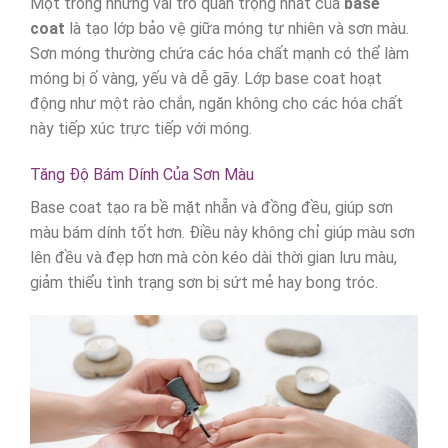
Một trong những vai trò quan trọng nhất của
base
coat
là tạo lớp bảo vệ giữa móng tự nhiên và sơn màu.
Sơn móng thường chứa các hóa chất mạnh có thể làm
móng bị ố vàng, yếu và dễ gãy. Lớp base coat hoạt
động như một rào chắn, ngăn không cho các hóa chất
này tiếp xúc trực tiếp với móng.
Tăng Độ Bám Dính Của Sơn Màu
Base coat tạo ra bề mặt nhẵn và đồng đều, giúp sơn
màu bám dính tốt hơn. Điều này không chỉ giúp màu sơn
lên đều và đẹp hơn mà còn kéo dài thời gian lưu màu,
giảm thiểu tình trạng sơn bị sứt mẻ hay bong tróc.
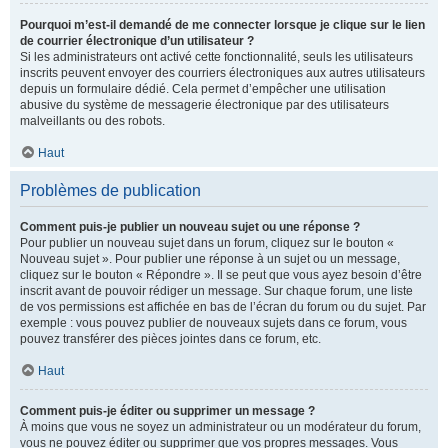
Pourquoi m’est-il demandé de me connecter lorsque je clique sur le lien
de courrier électronique d’un utilisateur ?
Si les administrateurs ont activé cette fonctionnalité, seuls les utilisateurs
inscrits peuvent envoyer des courriers électroniques aux autres utilisateurs
depuis un formulaire dédié. Cela permet d’empêcher une utilisation
abusive du système de messagerie électronique par des utilisateurs
malveillants ou des robots.
Haut
Problèmes de publication
Comment puis-je publier un nouveau sujet ou une réponse ?
Pour publier un nouveau sujet dans un forum, cliquez sur le bouton «
Nouveau sujet ». Pour publier une réponse à un sujet ou un message,
cliquez sur le bouton « Répondre ». Il se peut que vous ayez besoin d’être
inscrit avant de pouvoir rédiger un message. Sur chaque forum, une liste
de vos permissions est affichée en bas de l’écran du forum ou du sujet. Par
exemple : vous pouvez publier de nouveaux sujets dans ce forum, vous
pouvez transférer des pièces jointes dans ce forum, etc.
Haut
Comment puis-je éditer ou supprimer un message ?
À moins que vous ne soyez un administrateur ou un modérateur du forum,
vous ne pouvez éditer ou supprimer que vos propres messages. Vous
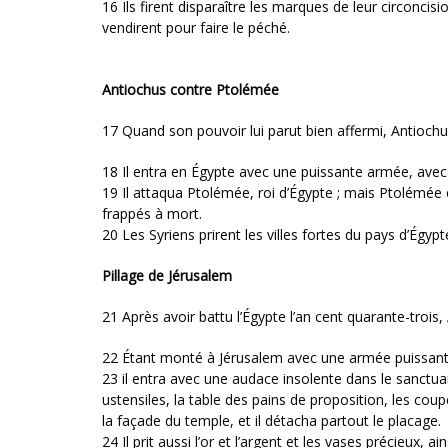
16 Ils firent disparaître les marques de leur circoncisio
vendirent pour faire le péché.
Antiochus contre Ptolémée
17 Quand son pouvoir lui parut bien affermi, Antiochu
18 Il entra en Égypte avec une puissante armée, avec
19 Il attaqua Ptolémée, roi d’Égypte ; mais Ptolémée 
frappés à mort.
20 Les Syriens prirent les villes fortes du pays d’Égypt
Pillage de Jérusalem
21 Après avoir battu l’Égypte l’an cent quarante-trois,
22 Étant monté à Jérusalem avec une armée puissant
23 il entra avec une audace insolente dans le sanctuair
ustensiles, la table des pains de proposition, les coup
la façade du temple, et il détacha partout le placage.
24 Il prit aussi l’or et l’argent et les vases précieux, a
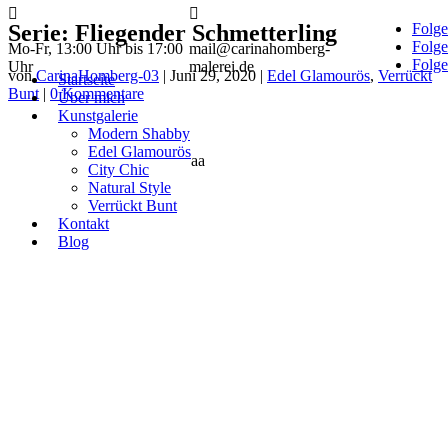


Serie: Fliegender Schmetterling
Folg
Folg
Mo-Fr, 13:00 Uhr bis 17:00
mail@carinahomberg-
Folg
Uhr
malerei.de
von
CarinaHomberg-03
|
Juni 29, 2020
|
Edel Glamourös
,
Verrückt
Startseite
Bunt
|
0 Kommentare
Über mich
Kunstgalerie
Modern Shabby
Edel Glamourös
a
a
City Chic
Natural Style
Verrückt Bunt
Kontakt
Blog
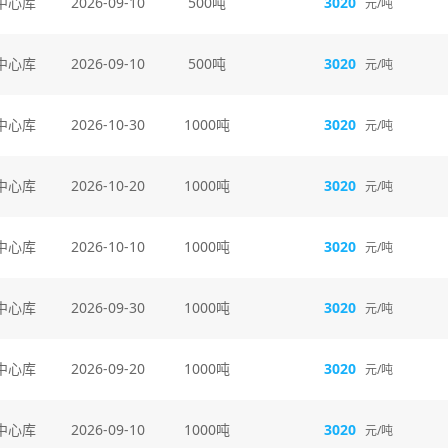
中心库
2026-09-10
500吨
3020
元/吨
中心库
2026-09-10
500吨
3020
元/吨
中心库
2026-10-30
1000吨
3020
元/吨
中心库
2026-10-20
1000吨
3020
元/吨
中心库
2026-10-10
1000吨
3020
元/吨
中心库
2026-09-30
1000吨
3020
元/吨
中心库
2026-09-20
1000吨
3020
元/吨
中心库
2026-09-10
1000吨
3020
元/吨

# WORK ITEM
Note each line of the material holding "armée" and copy it out.

# RESULT OF THIS EXERCISE
18 Il entra en Égypte avec une puissante armée, avec
22 Étant monté à Jérusalem avec une armée puissant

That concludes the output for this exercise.